Cause and effect are not closely related in time and space: We tend to address symptoms rather than root cause as symptoms are readily visible while the real causes might have occurred at a different time. The first step in correcting this mismatch is to let go of the notion that cause and effect are closely related in time and space.
Small changes can produce big results – but the areas of highest leverage are often the least obvious: We are usually tempted to go for familiar solutions to problems as they are the most obvious and easy to understand and implement. Understanding the system as a whole and deep analysis to identify the real underlying issue will help identify those small changes that have the potential to deliver the most.
You can have your cake and eat it too – but not at once: Sometimes the knottiest dilemmas, when seem from systems point of view, are not dilemmas at all. They may just be false dichotomies. For example, we might not have to make a choice between quality and cost. They may both go up in the short-term but reduced rework in the long-term can bring in the required cost savings.
Dividing an elephant in half does not produce two small elephants: Organizations are living systems that have integrity. Their character depends on the whole. Understanding the most challenging managerial issues require seeing the whole system that generates these issues. Dividing the system into silos can break this integrity.
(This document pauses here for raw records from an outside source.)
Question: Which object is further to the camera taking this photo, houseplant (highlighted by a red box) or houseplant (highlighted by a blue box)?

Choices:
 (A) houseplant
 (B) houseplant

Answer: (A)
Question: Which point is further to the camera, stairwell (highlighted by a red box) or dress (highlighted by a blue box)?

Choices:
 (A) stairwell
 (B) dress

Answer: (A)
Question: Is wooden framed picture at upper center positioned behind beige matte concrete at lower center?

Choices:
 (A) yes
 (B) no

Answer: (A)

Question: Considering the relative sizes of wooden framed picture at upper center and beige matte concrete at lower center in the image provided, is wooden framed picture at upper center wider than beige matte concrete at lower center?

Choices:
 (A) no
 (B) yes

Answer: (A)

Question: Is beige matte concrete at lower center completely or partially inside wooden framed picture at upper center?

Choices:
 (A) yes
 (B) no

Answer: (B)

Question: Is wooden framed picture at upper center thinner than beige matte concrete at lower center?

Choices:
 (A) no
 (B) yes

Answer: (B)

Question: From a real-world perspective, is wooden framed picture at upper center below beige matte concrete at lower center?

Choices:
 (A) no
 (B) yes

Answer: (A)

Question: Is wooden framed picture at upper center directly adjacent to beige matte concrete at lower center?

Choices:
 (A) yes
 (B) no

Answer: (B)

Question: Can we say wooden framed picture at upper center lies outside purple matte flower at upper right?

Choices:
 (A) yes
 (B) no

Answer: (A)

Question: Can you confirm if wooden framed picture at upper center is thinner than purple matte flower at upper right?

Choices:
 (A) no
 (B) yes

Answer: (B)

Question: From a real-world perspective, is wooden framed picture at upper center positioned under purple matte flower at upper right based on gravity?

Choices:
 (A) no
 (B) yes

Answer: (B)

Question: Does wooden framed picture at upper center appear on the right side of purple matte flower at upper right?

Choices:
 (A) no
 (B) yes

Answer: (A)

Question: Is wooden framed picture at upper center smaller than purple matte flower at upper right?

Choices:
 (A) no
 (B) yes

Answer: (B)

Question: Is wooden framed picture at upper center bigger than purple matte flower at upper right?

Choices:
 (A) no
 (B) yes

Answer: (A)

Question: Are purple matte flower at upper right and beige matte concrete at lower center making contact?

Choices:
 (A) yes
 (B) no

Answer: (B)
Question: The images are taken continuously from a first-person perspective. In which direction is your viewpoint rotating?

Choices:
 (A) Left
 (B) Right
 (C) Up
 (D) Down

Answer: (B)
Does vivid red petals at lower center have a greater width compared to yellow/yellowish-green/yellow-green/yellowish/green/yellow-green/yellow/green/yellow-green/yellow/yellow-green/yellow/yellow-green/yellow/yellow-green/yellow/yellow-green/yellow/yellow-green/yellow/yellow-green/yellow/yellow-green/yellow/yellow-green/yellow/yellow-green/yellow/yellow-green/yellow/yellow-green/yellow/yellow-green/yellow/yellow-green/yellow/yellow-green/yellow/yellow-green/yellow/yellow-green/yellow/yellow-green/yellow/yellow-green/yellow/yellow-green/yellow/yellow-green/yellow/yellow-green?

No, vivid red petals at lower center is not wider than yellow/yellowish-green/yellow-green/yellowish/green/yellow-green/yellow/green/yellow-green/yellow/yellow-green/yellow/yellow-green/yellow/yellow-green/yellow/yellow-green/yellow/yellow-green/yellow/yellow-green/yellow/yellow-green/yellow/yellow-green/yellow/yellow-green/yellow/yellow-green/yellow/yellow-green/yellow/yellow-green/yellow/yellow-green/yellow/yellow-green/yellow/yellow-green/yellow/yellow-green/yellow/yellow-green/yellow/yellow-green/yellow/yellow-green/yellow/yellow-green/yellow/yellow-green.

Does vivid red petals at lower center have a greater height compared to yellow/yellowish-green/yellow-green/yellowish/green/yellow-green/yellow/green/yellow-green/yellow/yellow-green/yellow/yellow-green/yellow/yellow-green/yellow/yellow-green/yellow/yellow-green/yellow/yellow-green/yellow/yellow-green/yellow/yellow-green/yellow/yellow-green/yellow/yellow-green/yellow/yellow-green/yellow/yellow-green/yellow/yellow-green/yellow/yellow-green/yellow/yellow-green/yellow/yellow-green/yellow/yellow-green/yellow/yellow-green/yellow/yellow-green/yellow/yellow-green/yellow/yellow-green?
There is no blame: We tend to blame “others” for our problems. Systems thinking shows that there is no separate “other”, that you and the “other” are part of a single system.
Understanding the learning disabilities and the laws of systems thinking has helped me getting to the root of many problems over the years. It also prevented me from falling into the trap of familiar solutions that provide short-term relief but lead to bigger problems in the long-term.
I began 2022 with Adam Grant‘s latest book “Think Again: The Power of Knowing What You Don’t Know“. This book is an invitation to let go of knowledge and opinions that are no longer serving us well, and to anchor our sense of self in flexibility rather than consistency. This also means abandoning some of our most treasured tools and some of the most cherished parts of our identity.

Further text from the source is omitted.